[Opening Text section section]
The ECB also provides liquidity to banks through its main refinancing operations, which have two-week and one-month maturities. Until early 2008, the longest LTRO maturity was three months. Since then the ECB has successively introduced six-month, 12-month and 36-month terms for LTRO finance. Each of these new issues has been heavily subscribed, with eurozone periphery banks in Ireland, Italy, Spain and Greece taking the majority of the first 36-month issue in late 2011. The second 36-month issue in February 2012 was closely watched as an indicator of the health of eurozone banks.
The collateral posted to the ECB is valued by applying a haircut to its market value, where the size of the haircut depends on three factors – the type of asset, time until maturity, and its credit rating. Credit ratings are broken down into three classes corresponding to ‘double A’ or above, ‘single A’, and ‘triple B’, on a ‘second-best’ basis. Eg. to fall into class 2, a security would have to be rated single A or above by at least two major agencies. Alternative forms of rating are acceptable for bank loans which are not rated by the major agencies.
[Closing Text section section]
[Opening Source data section]
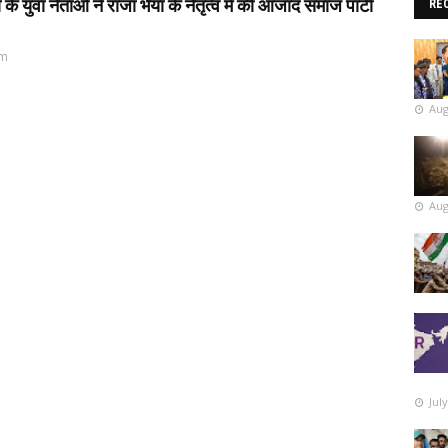
 युवा नेताओ ने राजा भैया के नेतृत्व में की आजाद समाज पार्टी
RE
pm
Aug
Aug
Jul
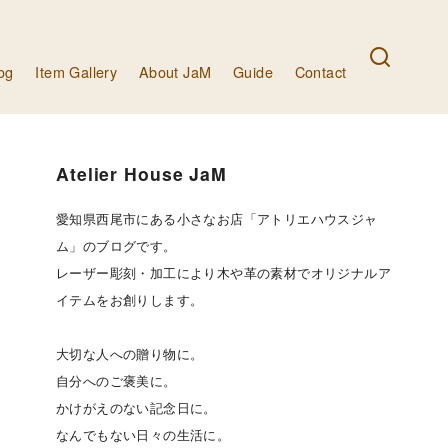
og
Item Gallery
About JaM
Guide
Contact
Atelier House JaM
愛知県西尾市にある小さなお店「アトリエハウスジャ
ム」のブログです。
レーザー彫刻・加工により木や革の素材でオリジナルア
イテムをお創りします。
大切な人への贈り物に。
自分へのご褒美に。
かけがえのない記念日に。
なんでもない日々の生活に。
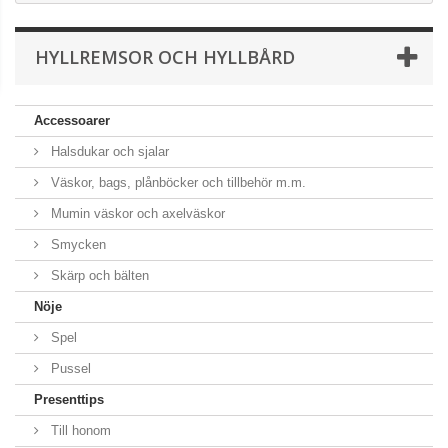
HYLLREMSOR OCH HYLLBÅRD
Accessoarer
Halsdukar och sjalar
Väskor, bags, plånböcker och tillbehör m.m.
Mumin väskor och axelväskor
Smycken
Skärp och bälten
Nöje
Spel
Pussel
Presenttips
Till honom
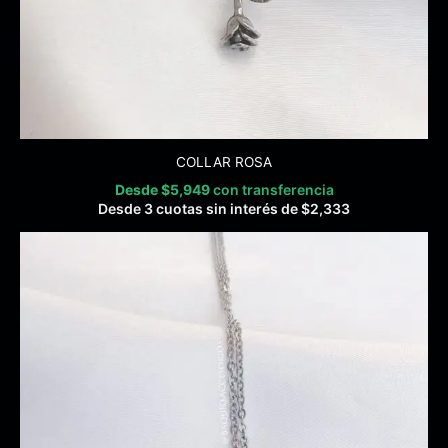
COLLAR ROSA
Desde
$
5,949
con transferencia
Desde 3 cuotas sin interés de
$
2,333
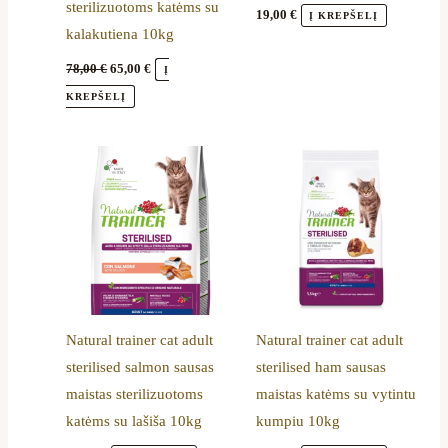
sterilizuotoms katėms su
19,00
€
Į KREPŠELĮ
kalakutiena 10kg
78,00
€
65,00
€
Į
KREPŠELĮ
Natural trainer cat adult
Natural trainer cat adult
sterilised salmon sausas
sterilised ham sausas
maistas sterilizuotoms
maistas katėms su vytintu
katėms su lašiša 10kg
kumpiu 10kg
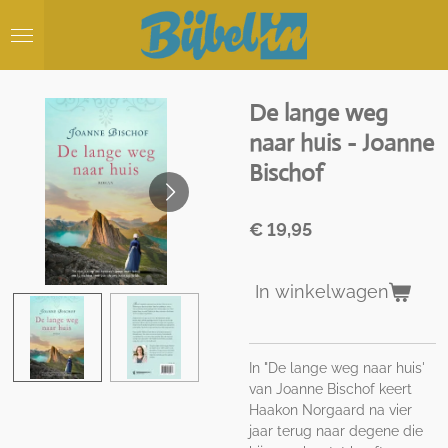
Ga
direct
naar
de
hoofdinhoud
De lange weg
naar huis - Joanne
Bischof
€ 19,95
In winkelwagen
In "De lange weg naar huis'
van Joanne Bischof keert
Haakon Norgaard na vier
jaar terug naar degene die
[Closing Source data section]
● Assignment 1:
Reproduce the ECB passage word for word, starting with "The collateral posted" and going on through "the major agencies.".
● Assignment 2:
Collect every line of the listing that contains the string "maistas", treating uppercase and lowercase as different.
The ECB passage and the listing have no connection to each other.

● Task response 1:
The collateral posted to the ECB is valued by applying a haircut to its market value, where the size of the haircut depends on three factors – the type of asset, time until maturity, and its credit rating. Credit ratings are broken down into three classes corresponding to ‘double A’ or above, ‘single A’, and ‘triple B’, on a ‘second-best’ basis. Eg. to fall into class 2, a security would have to be rated single A or above by at least two major agencies. Alternative forms of rating are acceptable for bank loans which are not rated by the major agencies.

● Task response 2:
maistas sterilizuotoms
maistas katėms su vytintu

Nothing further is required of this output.